A photo of ruinous Eilean Donan Castle, taken sometime before 1911.
A photo of ruinous Eilean Donan Castle, taken sometime before 1911.

Capture of Eilean Donan Castle

battlefieldscastlesjacobite-risingshistorical-sites
3 min read

The Spanish garrison at Eilean Donan Castle made a fateful decision on the evening of 10 May 1719. When a boat approached under a flag of truce from the three English warships anchored in Loch Alsh, the forty or so marines inside the fortress opened fire. Whether this was a misunderstanding, a deliberate provocation, or simple panic is unclear from the surviving accounts. What is clear is the consequence: the warships HMS Worcester, HMS Flamborough, and HMS Enterprise spent the next day reducing the medieval castle to rubble. The destruction was so thorough that Eilean Donan would stand as a ruin for more than two hundred years.

Spain's Foothold in the Highlands

The Spanish presence at Eilean Donan was part of Cardinal Alberoni's broader scheme to destabilize Britain during the War of the Quadruple Alliance. In April 1719, two Spanish frigates landed the Marquis of Tullibardine, the Earl Marischal, and roughly three hundred marines on Scotland's west coast. They chose Eilean Donan as their base -- a logical decision, given the castle's position at the confluence of three sea lochs, where it had controlled access to Kintail for centuries. The Spaniards stored their munitions there: 343 barrels of gunpowder and 52 barrels of musket shot, a substantial arsenal intended to arm the Highland clans gathering for the rising. A garrison of forty to fifty marines was left to hold the castle while the main Jacobite force moved inland toward Glen Shiel.

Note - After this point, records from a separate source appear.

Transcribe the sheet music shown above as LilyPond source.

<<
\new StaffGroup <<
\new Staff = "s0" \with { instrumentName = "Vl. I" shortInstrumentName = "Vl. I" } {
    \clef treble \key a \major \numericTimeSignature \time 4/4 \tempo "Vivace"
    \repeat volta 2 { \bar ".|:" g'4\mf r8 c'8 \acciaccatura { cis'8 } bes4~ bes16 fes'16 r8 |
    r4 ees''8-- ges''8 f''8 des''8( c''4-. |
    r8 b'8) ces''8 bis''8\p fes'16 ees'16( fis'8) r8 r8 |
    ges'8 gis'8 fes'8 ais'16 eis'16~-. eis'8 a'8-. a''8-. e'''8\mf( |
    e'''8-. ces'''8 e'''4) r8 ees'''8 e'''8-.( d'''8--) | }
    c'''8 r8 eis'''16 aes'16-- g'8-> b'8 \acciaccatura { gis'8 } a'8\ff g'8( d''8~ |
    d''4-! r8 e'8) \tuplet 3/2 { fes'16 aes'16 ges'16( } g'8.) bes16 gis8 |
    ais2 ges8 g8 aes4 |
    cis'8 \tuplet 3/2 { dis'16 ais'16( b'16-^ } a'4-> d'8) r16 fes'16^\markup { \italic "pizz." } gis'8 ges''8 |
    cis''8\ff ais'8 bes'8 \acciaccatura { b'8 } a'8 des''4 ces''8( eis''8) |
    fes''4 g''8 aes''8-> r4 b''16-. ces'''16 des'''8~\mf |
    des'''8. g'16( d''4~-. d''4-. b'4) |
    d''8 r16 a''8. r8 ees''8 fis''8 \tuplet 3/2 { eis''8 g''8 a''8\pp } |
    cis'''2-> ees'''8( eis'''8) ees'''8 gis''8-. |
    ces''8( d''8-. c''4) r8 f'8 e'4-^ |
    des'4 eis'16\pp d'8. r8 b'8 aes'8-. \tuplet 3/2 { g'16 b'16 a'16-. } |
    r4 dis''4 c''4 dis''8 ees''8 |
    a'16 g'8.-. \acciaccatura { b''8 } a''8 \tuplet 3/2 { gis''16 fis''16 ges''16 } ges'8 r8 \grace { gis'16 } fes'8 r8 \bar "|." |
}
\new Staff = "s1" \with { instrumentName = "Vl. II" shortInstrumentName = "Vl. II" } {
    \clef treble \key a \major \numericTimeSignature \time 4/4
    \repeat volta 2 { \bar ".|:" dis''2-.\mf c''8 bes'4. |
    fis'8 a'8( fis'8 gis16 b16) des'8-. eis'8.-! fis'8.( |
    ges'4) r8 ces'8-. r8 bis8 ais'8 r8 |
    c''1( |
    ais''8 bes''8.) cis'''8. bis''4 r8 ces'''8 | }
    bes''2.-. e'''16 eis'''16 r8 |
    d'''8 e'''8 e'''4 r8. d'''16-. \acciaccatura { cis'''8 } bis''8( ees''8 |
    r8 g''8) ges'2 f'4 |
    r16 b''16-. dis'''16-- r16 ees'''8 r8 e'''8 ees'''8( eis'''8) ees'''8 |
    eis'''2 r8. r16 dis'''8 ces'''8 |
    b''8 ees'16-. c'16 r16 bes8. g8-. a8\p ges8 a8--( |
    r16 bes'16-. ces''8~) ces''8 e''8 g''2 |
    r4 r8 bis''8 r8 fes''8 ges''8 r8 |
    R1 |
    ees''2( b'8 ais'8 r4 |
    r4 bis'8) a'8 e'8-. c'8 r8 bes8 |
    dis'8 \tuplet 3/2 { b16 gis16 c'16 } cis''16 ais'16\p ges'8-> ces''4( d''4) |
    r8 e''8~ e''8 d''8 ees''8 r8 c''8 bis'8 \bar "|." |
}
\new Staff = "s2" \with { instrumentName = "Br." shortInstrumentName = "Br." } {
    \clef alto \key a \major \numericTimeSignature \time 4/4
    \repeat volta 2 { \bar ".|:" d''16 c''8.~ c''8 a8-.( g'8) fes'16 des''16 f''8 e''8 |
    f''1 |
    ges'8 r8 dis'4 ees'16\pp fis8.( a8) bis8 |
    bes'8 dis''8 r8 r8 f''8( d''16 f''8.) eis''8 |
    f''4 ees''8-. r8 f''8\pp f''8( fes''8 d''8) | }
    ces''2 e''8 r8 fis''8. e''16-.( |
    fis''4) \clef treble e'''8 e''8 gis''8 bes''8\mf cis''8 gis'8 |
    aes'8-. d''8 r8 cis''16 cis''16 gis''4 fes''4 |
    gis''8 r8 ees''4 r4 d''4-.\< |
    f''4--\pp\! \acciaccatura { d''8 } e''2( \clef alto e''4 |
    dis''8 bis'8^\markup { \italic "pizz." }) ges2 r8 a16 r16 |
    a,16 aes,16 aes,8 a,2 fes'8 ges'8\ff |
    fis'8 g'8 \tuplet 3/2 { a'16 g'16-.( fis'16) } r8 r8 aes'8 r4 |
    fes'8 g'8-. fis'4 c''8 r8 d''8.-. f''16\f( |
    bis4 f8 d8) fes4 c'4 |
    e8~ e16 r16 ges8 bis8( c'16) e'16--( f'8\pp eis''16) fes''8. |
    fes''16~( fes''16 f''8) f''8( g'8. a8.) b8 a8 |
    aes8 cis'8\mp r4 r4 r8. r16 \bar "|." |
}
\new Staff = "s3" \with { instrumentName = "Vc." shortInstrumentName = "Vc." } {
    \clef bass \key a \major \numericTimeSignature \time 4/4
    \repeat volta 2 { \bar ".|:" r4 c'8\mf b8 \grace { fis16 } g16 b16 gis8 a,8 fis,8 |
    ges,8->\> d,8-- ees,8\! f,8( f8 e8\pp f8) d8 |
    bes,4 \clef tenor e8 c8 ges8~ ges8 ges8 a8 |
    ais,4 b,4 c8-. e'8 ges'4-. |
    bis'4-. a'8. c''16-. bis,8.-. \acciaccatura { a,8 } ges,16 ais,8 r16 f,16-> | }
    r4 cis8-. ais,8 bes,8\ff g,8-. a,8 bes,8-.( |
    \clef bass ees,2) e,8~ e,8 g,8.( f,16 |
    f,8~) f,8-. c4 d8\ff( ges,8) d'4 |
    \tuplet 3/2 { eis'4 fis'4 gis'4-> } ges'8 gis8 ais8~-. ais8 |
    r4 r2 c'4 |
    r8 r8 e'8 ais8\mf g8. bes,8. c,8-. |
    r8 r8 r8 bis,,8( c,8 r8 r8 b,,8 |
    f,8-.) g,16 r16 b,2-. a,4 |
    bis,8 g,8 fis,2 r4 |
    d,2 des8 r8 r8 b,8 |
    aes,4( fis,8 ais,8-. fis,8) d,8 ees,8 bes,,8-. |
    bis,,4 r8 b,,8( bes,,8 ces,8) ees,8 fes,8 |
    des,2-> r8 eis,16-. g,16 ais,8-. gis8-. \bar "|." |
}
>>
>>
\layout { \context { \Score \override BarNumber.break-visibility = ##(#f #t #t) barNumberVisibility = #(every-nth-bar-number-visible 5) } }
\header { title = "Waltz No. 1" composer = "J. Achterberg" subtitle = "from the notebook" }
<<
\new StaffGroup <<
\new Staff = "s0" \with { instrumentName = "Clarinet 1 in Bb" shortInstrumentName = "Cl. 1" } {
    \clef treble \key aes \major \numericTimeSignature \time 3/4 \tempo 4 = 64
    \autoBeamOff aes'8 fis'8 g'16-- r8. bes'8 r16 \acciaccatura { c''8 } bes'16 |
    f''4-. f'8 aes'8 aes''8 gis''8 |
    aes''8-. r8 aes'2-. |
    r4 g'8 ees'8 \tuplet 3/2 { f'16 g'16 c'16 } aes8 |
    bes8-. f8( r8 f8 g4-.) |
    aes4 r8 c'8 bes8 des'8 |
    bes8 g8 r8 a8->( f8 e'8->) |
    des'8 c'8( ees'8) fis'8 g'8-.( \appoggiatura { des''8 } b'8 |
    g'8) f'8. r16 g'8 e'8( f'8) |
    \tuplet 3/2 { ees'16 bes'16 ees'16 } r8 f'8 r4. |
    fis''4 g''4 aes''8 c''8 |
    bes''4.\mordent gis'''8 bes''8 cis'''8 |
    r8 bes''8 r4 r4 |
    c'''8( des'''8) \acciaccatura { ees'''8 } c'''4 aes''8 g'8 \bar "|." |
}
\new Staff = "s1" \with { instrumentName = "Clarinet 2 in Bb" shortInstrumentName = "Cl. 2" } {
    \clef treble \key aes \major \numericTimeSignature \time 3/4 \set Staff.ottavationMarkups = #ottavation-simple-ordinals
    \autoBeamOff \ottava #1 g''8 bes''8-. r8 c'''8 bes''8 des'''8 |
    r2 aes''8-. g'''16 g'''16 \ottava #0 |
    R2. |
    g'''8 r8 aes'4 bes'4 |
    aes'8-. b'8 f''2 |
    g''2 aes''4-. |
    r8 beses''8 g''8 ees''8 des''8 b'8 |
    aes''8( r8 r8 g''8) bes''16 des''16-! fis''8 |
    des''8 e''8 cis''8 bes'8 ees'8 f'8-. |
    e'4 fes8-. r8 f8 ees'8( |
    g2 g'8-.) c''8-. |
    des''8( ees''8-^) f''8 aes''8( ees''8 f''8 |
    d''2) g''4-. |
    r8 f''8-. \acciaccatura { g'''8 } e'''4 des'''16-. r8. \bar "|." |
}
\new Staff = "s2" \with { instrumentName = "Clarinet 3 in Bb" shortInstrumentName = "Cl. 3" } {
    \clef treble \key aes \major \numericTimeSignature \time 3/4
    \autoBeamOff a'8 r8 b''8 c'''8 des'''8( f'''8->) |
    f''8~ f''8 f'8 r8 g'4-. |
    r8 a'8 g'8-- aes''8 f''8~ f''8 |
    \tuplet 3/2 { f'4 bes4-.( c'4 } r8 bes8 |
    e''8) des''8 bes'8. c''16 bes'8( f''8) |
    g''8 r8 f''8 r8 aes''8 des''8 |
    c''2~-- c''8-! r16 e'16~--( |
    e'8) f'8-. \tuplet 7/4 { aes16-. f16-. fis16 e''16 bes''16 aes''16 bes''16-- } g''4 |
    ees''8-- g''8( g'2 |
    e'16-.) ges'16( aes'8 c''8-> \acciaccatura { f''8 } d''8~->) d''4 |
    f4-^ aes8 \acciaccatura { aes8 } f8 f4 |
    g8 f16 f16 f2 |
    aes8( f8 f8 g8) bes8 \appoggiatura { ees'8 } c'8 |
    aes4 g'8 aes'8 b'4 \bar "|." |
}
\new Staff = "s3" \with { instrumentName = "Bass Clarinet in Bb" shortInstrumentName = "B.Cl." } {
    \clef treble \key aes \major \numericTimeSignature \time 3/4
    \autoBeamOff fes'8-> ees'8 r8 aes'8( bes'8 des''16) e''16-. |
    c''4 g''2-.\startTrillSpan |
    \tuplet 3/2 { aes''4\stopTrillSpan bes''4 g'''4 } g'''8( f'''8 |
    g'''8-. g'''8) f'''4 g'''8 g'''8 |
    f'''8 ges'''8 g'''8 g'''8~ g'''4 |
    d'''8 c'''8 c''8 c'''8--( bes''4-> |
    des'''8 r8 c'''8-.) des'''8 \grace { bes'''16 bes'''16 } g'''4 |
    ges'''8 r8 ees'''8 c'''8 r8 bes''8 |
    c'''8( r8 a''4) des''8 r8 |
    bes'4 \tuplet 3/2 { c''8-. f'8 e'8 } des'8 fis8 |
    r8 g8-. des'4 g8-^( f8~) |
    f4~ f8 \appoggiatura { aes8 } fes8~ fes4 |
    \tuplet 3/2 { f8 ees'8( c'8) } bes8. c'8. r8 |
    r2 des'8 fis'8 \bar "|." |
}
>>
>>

The Flag, the Shot, and the Bombardment

Captain Boyle of HMS Worcester had intelligence about the Spanish garrison and arrived at Loch Alsh on 10 May with his small squadron. The events of that evening set the tone for what followed. When the Spanish fired on the truce boat, Boyle abandoned diplomacy. The next morning the three warships opened a sustained bombardment. Medieval walls built to resist swords and siege ladders offered poor defense against naval cannon. The Spanish garrison, overwhelmed, surrendered after the bombardment breached the defenses. The English landing parties found the castle's magazine intact -- all 343 barrels of powder and the 52 barrels of shot that were meant to supply a Highland rising. Rather than carry this arsenal away, they used a portion of the captured gunpowder to demolish what the cannonballs had not already destroyed.

Two Centuries of Silence

The demolition was devastatingly effective. Eilean Donan, which had stood in some form since the thirteenth century, was reduced to a shell. The walls that had sheltered Clan Mackenzie and their MacRae constables, that had withstood clan feuds and political intrigue for four hundred years, now stood open to the weather of Loch Duich. The loss of the Spanish arms cache also doomed the rising itself. Without powder and shot, the Jacobite force that assembled at Glen Shiel a month later fought at a severe disadvantage, and the battle on 10 June ended the 1719 rebellion in a single afternoon. The ruins of Eilean Donan became a landmark of romantic desolation. It was not until 1919, exactly two hundred years after the destruction, that Lieutenant Colonel John MacRae-Gilstrap purchased the island and began a painstaking reconstruction that took thirteen years. The castle visitors see today -- one of the most photographed in Scotland -- is largely his creation, built on the bones of what three Royal Navy warships left behind.

From the Air

Eilean Donan Castle sits at 57.27°N, 5.52°W on a small tidal island at the confluence of Loch Duich, Loch Long, and Loch Alsh. The castle and its stone bridge are clearly visible from the air. The A87 road passes nearby. Kyle of Lochalsh lies approximately 5 nm to the west. Nearest airports: Broadford (Isle of Skye) approximately 15 nm to the west; Inverness (EGPE) approximately 50 nm to the east.